Look, she’d been doodling in the margin. There were swirls and waves and spirals.
She looked back at what she’d actually written down. Art like this examines and makes possible a reassessment of the outer appearances of things.
She laughed.
She took her pencil, rubbed out the capital A with the rubber on its tip, made it the lower case word art, then added a completely new word right at the front of the sentence so the sentence began
Arty art
Portrait in words of our next door neighbour
Our Next door neighbour to our new house we have moved to is the most elegant neighbour I have so far had. He is not old. My mother will not let me ask him the questions about being a neighbour that I am meant to be asking him for the portrait in words project we are meat to do. She says I am not allowed to bother him. She has said t
hat she will buy us a new video player and the Beauty and The Beast video if I make up I am asking him the questions in stead of ask them in real life. To be honest I would rather not have the video or video player I would rather ask him them, what it is like to have new neighbuors and is it the same for him. Here are the questions I would ask him 1 what is it like to have neighbours 2 what is it like to be a neighbour 3 what it is like to be meant to be old but not to be 4 why his house is full of pictures why they are not like the pictures we have in our house and lastly 5 why there is music playing when ever you walk close to the front door of our next door neighbour.
Next morning in 2016, the little TV up on the shelf in the kitchen is on but with the sound turned down; it must have been on, lighting and darking the kitchen by itself, all night.

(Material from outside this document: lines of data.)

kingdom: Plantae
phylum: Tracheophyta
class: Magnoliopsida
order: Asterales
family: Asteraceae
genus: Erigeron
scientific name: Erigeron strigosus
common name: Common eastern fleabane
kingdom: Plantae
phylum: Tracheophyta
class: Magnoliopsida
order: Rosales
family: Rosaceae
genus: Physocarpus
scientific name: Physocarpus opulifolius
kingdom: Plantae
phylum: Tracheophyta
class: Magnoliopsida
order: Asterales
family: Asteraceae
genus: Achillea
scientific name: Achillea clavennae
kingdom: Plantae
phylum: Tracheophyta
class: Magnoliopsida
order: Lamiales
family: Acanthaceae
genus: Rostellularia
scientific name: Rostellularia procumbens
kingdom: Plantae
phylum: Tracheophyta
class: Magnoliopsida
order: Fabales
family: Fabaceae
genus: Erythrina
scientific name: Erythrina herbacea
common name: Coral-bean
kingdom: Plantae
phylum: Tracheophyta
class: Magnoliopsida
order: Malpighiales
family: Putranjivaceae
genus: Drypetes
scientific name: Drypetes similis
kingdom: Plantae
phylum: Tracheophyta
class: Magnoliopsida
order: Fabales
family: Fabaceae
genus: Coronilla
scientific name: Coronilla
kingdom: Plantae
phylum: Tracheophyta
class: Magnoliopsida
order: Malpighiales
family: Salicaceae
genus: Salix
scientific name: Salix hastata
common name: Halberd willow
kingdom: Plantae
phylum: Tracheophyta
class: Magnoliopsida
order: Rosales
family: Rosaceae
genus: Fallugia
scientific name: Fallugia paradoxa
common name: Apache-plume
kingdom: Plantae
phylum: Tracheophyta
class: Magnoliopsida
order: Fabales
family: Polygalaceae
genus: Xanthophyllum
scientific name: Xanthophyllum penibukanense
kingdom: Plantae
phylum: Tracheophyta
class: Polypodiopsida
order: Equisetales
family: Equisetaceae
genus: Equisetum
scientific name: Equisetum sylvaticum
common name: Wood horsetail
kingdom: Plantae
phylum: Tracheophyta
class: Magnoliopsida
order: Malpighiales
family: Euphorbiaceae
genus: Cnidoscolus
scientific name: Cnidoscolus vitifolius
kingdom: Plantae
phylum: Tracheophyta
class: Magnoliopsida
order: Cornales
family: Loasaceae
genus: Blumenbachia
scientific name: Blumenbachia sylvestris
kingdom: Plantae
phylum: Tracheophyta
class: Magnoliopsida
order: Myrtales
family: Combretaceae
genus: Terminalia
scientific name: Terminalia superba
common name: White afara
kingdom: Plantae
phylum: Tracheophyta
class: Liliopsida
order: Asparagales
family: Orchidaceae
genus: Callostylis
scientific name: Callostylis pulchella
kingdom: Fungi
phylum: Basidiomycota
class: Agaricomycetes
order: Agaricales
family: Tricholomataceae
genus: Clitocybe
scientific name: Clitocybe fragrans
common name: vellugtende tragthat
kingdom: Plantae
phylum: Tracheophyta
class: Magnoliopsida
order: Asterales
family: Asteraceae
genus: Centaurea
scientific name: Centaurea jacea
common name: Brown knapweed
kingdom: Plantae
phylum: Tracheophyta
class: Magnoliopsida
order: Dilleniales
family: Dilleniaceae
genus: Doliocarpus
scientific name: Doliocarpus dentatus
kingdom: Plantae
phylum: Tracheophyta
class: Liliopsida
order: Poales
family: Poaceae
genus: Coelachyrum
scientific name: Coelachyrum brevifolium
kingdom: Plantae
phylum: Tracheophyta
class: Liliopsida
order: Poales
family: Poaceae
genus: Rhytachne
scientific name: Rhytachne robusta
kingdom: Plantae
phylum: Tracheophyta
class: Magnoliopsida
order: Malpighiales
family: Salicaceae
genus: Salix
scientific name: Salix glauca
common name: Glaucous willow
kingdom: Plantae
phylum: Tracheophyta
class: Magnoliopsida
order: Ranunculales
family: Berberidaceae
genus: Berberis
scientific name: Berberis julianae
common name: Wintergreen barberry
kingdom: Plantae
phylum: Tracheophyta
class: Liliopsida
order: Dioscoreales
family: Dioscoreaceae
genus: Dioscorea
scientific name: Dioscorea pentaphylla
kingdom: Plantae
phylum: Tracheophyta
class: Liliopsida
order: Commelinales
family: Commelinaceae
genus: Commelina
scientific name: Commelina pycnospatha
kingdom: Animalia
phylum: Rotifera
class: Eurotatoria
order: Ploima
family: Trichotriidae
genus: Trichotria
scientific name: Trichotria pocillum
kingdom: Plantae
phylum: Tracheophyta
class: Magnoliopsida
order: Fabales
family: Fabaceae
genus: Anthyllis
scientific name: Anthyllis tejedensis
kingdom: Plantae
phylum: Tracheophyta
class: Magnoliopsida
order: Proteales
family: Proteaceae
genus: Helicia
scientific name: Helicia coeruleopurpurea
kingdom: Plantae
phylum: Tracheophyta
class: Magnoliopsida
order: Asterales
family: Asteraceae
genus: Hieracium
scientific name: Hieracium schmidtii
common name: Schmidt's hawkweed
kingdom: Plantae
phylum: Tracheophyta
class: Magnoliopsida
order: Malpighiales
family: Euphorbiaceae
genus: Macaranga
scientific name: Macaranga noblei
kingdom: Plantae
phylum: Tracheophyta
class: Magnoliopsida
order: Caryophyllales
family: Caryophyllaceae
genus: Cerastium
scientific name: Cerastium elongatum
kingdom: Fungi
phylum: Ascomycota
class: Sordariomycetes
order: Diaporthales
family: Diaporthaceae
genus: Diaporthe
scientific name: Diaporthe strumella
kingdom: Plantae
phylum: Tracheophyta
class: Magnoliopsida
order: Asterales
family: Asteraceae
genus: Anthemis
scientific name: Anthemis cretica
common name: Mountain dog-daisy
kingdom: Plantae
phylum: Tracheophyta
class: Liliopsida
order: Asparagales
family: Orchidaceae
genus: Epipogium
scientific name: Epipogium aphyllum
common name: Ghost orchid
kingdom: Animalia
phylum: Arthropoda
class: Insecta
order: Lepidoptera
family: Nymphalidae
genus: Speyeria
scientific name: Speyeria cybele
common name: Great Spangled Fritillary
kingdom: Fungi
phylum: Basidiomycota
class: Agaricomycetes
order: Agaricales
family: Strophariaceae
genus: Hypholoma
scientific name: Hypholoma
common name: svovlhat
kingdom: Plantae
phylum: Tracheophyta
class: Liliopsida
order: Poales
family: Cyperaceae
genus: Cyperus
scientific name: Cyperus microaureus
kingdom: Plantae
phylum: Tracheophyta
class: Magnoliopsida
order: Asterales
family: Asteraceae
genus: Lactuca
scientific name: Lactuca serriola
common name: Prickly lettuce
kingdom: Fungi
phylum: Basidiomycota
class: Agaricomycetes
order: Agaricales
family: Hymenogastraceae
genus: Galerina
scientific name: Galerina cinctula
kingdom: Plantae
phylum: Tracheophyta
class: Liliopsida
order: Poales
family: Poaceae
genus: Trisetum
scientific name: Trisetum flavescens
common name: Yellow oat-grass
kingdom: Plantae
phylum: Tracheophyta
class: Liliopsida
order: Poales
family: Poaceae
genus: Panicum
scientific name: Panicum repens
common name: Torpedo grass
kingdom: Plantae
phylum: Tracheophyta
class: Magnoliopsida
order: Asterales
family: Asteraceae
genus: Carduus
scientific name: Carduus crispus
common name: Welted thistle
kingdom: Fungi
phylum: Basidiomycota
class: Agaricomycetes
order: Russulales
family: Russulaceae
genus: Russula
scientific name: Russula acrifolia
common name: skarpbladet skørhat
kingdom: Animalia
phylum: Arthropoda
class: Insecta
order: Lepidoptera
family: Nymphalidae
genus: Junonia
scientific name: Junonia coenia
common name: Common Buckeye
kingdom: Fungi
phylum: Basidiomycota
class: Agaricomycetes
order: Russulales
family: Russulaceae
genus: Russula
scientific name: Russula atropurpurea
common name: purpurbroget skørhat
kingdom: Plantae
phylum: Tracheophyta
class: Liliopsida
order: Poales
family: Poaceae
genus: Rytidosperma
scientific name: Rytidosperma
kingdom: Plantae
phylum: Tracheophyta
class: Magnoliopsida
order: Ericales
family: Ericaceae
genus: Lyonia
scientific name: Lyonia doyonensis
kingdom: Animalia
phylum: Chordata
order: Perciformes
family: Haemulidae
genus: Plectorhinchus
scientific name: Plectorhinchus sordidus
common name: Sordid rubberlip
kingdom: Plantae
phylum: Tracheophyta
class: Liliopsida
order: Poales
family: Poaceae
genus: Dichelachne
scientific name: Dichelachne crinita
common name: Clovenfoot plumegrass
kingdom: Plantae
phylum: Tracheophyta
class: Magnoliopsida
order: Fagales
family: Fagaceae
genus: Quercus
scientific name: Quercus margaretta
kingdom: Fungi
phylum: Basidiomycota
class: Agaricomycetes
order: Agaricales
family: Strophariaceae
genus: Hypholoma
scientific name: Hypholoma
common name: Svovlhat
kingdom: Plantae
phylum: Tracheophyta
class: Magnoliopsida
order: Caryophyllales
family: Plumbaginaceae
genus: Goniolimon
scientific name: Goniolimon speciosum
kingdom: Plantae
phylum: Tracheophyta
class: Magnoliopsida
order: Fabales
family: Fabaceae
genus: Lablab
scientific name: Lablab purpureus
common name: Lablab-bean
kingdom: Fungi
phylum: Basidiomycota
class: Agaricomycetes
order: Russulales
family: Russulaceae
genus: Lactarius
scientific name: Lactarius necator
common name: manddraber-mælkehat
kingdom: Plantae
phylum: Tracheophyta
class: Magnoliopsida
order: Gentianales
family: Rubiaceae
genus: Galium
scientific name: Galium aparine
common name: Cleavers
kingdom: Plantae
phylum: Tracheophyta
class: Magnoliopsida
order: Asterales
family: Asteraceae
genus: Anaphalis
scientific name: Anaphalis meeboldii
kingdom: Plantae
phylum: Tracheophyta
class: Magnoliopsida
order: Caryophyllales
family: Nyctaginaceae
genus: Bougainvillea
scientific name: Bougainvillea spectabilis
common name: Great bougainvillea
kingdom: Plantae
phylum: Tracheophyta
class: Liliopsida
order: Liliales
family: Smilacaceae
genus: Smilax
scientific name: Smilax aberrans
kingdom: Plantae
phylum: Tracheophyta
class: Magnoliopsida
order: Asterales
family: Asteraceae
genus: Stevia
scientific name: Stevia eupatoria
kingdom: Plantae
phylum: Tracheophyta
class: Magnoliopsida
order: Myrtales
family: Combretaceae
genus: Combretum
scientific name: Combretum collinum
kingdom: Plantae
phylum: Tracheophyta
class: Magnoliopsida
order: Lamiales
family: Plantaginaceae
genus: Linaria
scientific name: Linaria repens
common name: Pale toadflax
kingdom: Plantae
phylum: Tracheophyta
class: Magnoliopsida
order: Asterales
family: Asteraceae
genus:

Elisabeth is the only person up so far. She fills the coffeepot with water and puts it on the ring and as she turns the cooker on she sees on the screen two young twenty-somethings shopping separately in a supermarket advert suddenly simultaneously dropping the products in their hands, a loaf of bread, a couple of packets of pasta, and finding themselves in each other’s arms as if by magic, then waltzing in amazement that they know how to waltz. In the next aisle a small child catches the carton of eggs his parents have just let slip. He watches his parents as they spin round and round together by a pyramid of cheeses. Near the fish counter an old couple, the man holding a tin of something up to his glasses, the woman holding on to the trolley like a zimmer, both look upwards, like they hear something above them. They exchange a knowing look. Then the woman holding the trolley pushes it away, steps backwards unbelievably light and poised on her feet, the man lets his stick fall to the ground, bows low to her and they start waltzing with old-style grace.
Elisabeth runs across to the shelf for the remote but she only gets the sound back on for the final seconds of the ad, where the child who caught the eggs shrugs his shoulders at the camera, the last shot is the sunlit summer supermarket from outside, people dancing in its car park, the warm middle-aged male voiceover saying: all year round making a song and a dance about you.